It's a bit messy, and I might have made an error, even with the symbolic algebra package I'm using,but with suitable initial conditions, I get the for the solution of the geodesic equations.
Following wiki
<link>, I've set a=0 and the speed of light c=1, so the metric I'm using is:
$$-x^2 dt^2 + dx^2 + dy^2 + dz^2$$
This leads to the geodesic equations from my previous post, for completeness I'll duplicate them here:
$$\frac{d^2 t}{d\tau^2} + \frac{2}{x} \frac{dt}{d\tau}\frac{dx}{d\tau} = 0 \quad \frac{d^2x}{d\tau^2} + x \frac{dt}{d\tau}\frac{dt}{d\tau} = 0$$
Recall that t,x,y, and z are the Rindler coordinates, while ##\tau## is proper time. t,x,y,z are all functions of ##\tau##.
There are several versions of the Rindler metric. This version is one of the simplest to work with. Note that the plane given by setting the coordinate x=0 is a coordinate singularity, the metric is singular there as the coefficient of dt^2 is zero. This is often called the Rindler horizon. A particle would need infinite proper acceleration to stay on the Rindler horizon.
If one measure time t in years and distance x in light years, the plane x=1, which is one light year from the Rindler horizon, has a proper acceleration of 1 light year/year^2, which is approximately 10 m/s^2, one Earth gravity. So we can consider x=1 the location of the floor of the elevator, and with the convenient choice of units of measuring time in years and distance in light years, the proper acceleration of the floor of the elevator is 1 Earth gravity.
The solutions I'm getting are then:
$$ x(\tau) = \sqrt {{\frac {{E}^{2}}{{P}^{2}+1}}- \left( {P}^{2}+1 \right) {\tau}^{2}}$$
$$t(\tau) = -\frac{1}{2}\,\ln \left( E - \tau - \tau\,{P}^{2} \right) +\frac{1}{2}\,\ln \left( E+\tau+\tau\,{P}^{2} \right)$$
$$y(\tau) = P \, \tau$$
$$z(\tau)=0$$
P and E are constants of motion. Physically, P relates to the linear momentum in the y direction, E to the energy. I've assumed that there is no velocity or momentum in the z direction.
The maximum height (height is the x coordinate here) occurs at ##\tau=0## and is given by ##E/\sqrt{1+P^2}##. So, if one knows the maximum height, one can compute E. Seting the maximum height to occur at ##\tau=0## was a simplifying choice of the initial conditions I made.

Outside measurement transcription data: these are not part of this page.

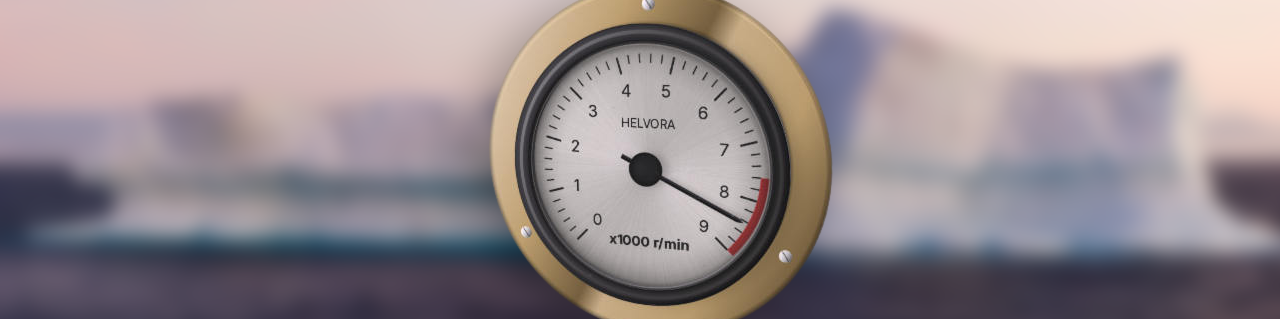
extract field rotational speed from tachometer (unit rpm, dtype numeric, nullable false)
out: 8400 rpm
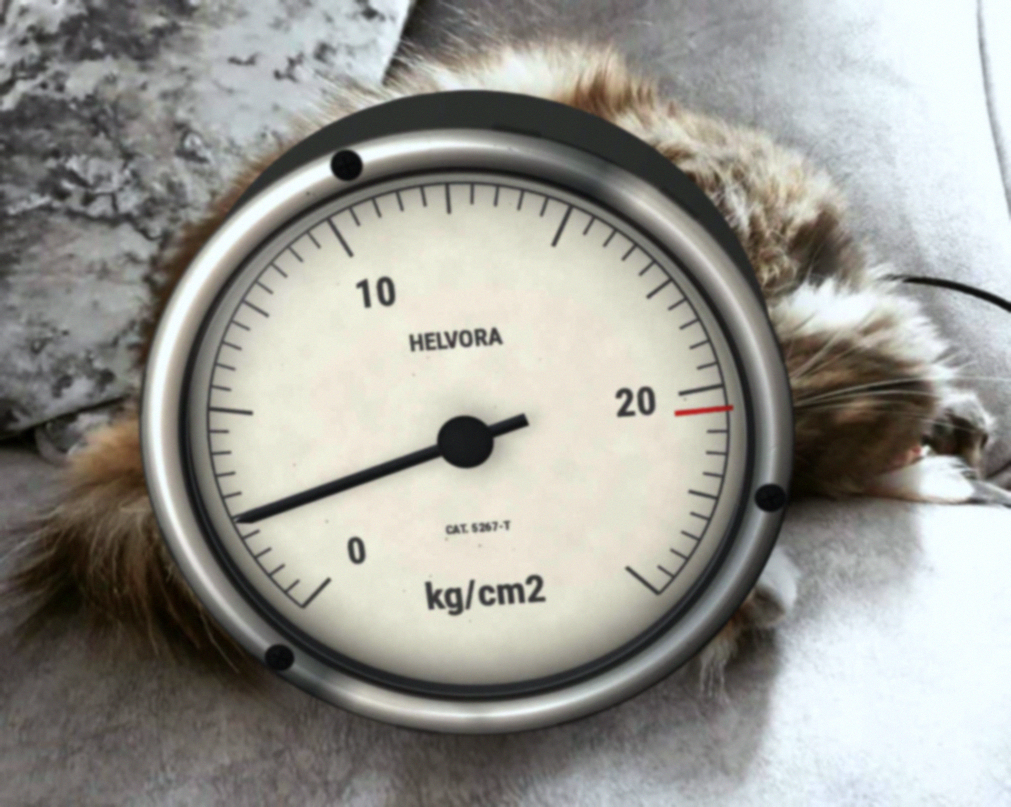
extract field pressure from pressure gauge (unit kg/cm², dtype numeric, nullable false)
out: 2.5 kg/cm²
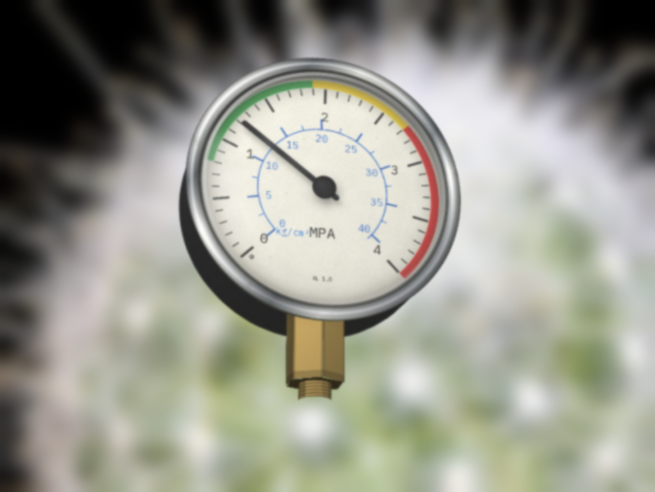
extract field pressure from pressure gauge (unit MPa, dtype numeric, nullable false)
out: 1.2 MPa
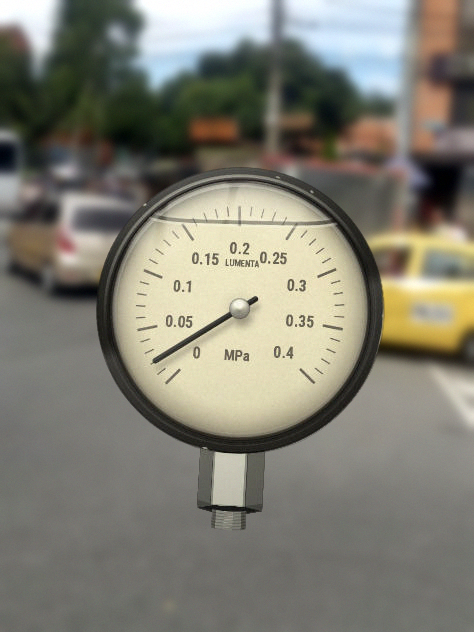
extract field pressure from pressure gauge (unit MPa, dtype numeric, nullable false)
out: 0.02 MPa
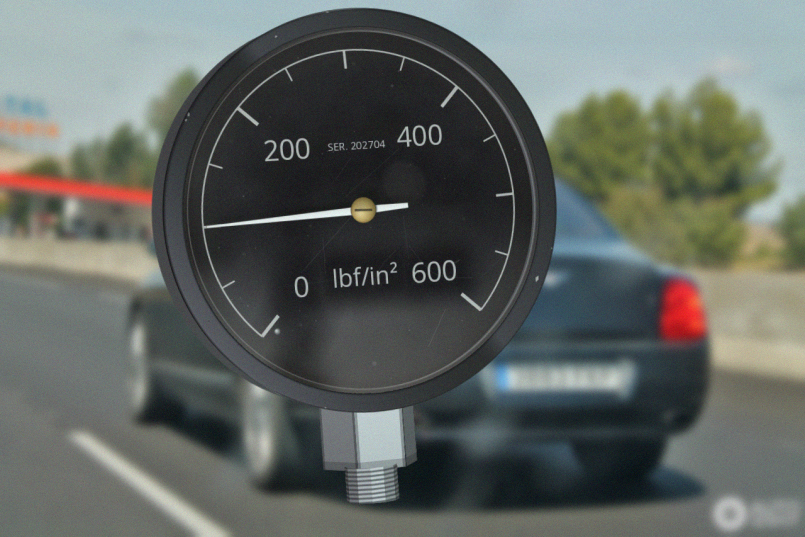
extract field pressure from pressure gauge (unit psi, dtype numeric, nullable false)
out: 100 psi
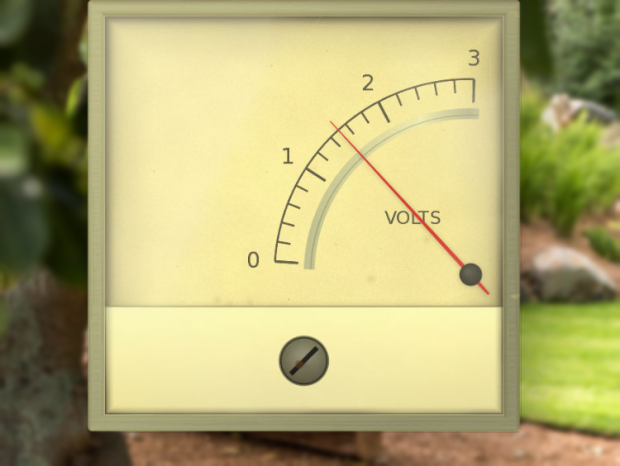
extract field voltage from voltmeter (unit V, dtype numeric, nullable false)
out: 1.5 V
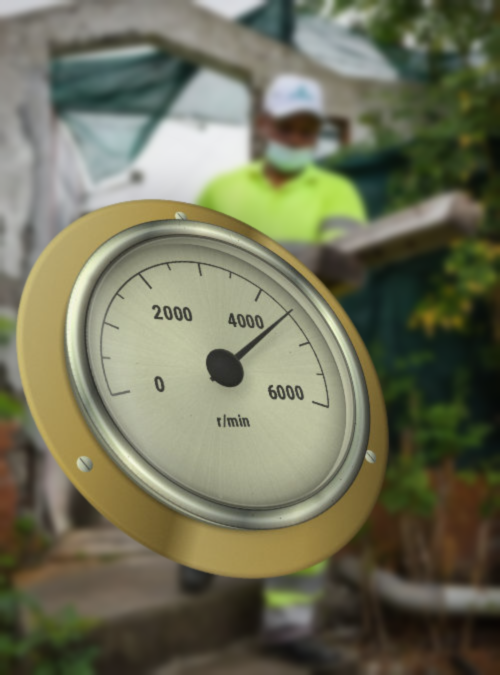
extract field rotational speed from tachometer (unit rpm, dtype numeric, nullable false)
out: 4500 rpm
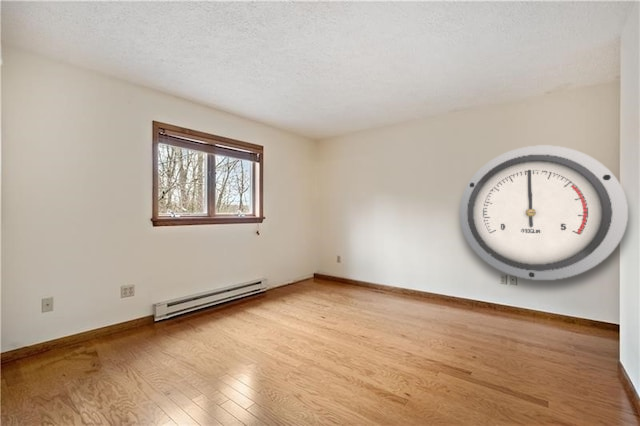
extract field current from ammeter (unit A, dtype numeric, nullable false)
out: 2.5 A
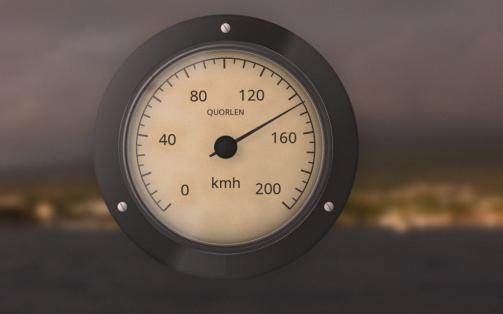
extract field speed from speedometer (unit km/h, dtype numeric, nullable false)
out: 145 km/h
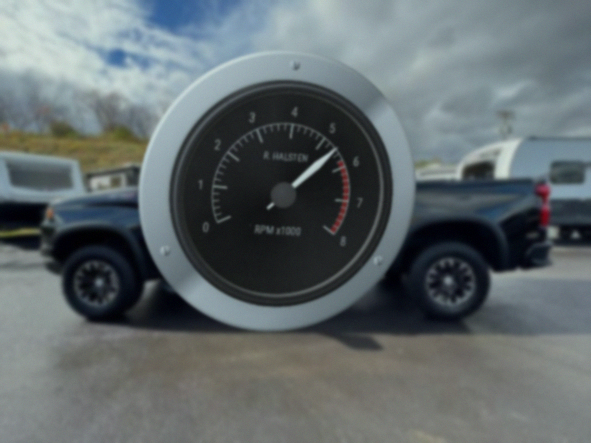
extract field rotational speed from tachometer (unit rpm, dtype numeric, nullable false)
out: 5400 rpm
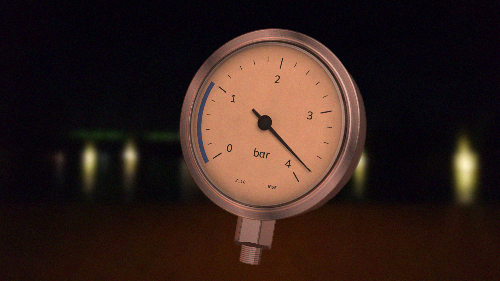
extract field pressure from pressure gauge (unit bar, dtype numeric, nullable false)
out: 3.8 bar
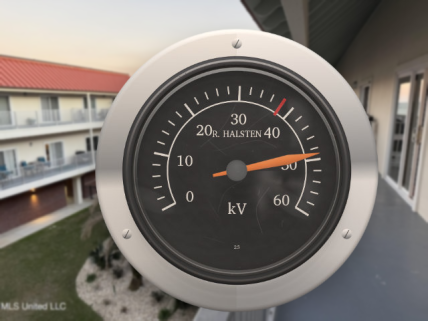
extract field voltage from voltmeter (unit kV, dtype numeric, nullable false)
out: 49 kV
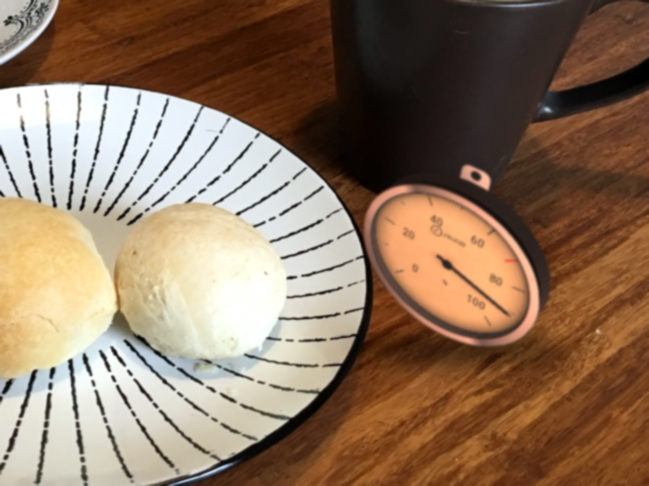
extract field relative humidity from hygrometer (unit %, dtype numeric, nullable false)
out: 90 %
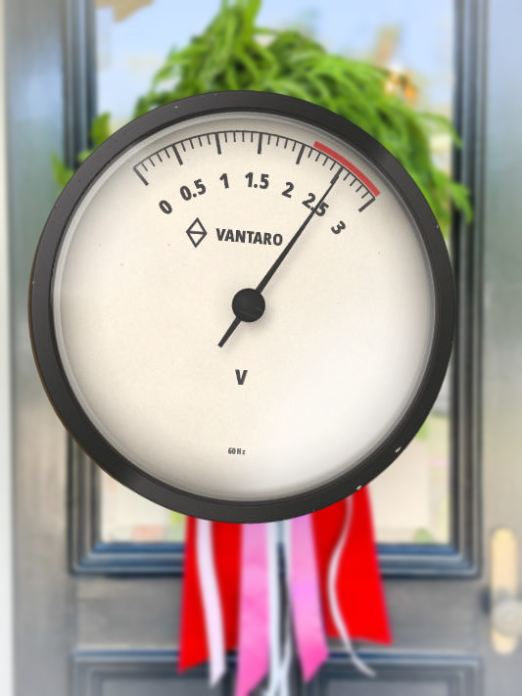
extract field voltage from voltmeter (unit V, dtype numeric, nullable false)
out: 2.5 V
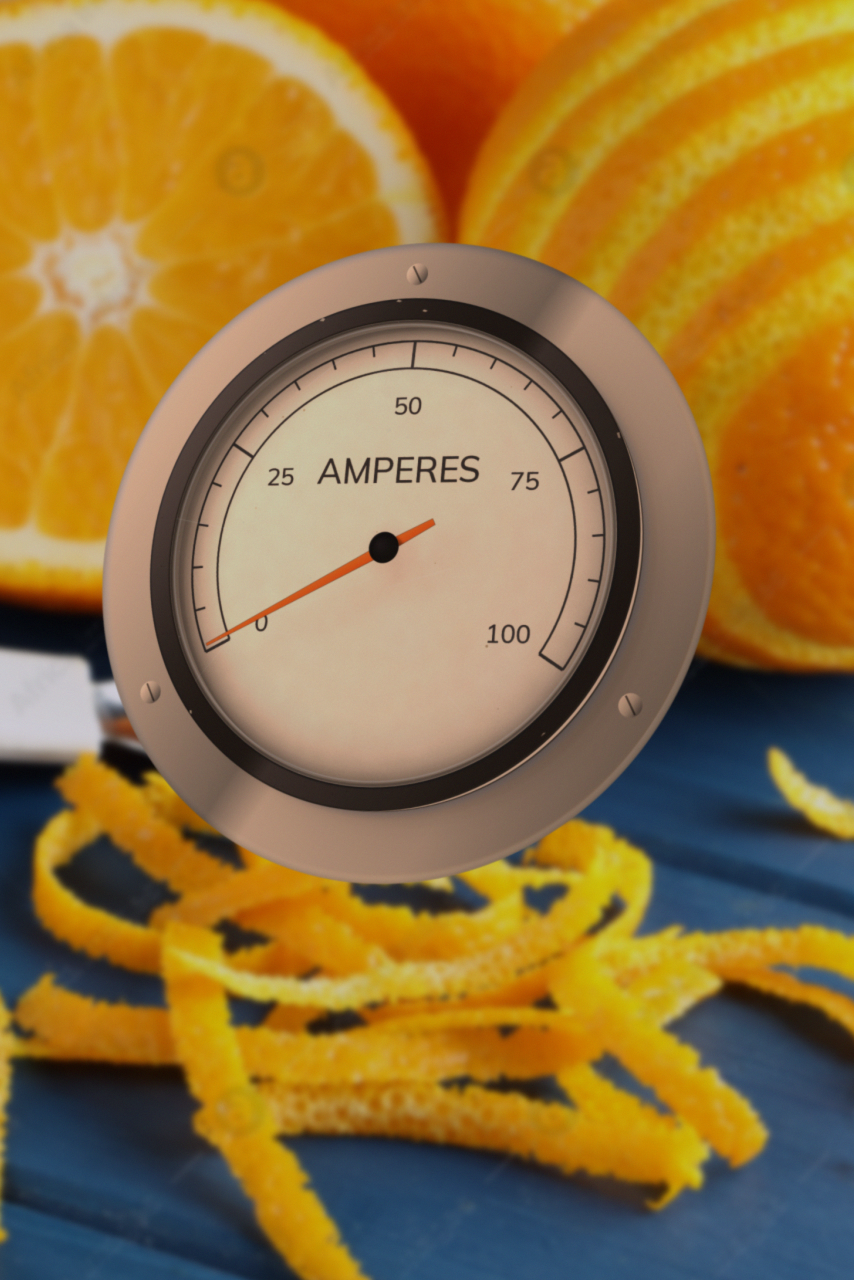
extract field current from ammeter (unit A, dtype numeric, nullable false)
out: 0 A
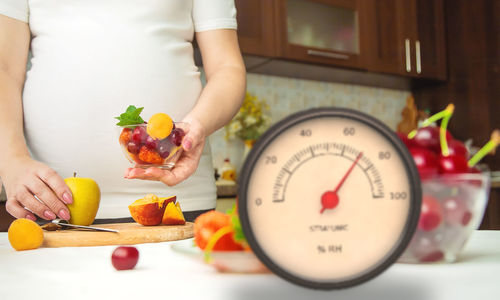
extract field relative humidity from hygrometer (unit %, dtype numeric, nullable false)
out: 70 %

t=0 also occurs at ##\tau=0##. ((correction from first draft)).
I'd recommend re-verify that these equations actually satisfy the geodesic equations - baring typos, though, my symbolic algebra program claims that they do.
[add]
To anticipate the next question, we can find an expression for ##\tau## as a function of t
$$\tau = \frac{E}{P^2+1} \tanh t$$
Using this, we can find x as a function of t, rather than of tau
$$x = \sqrt{\frac{E^2}{P^2+1}(1-\tanh^2 t)} = x_{max} \sqrt{1 - \tanh^2 t}$$
where ##x_{max}## is the maximum value of x, which occurs at ##\tau=0##. So we can see that as a function of coordinate time t, only the maximum height matters.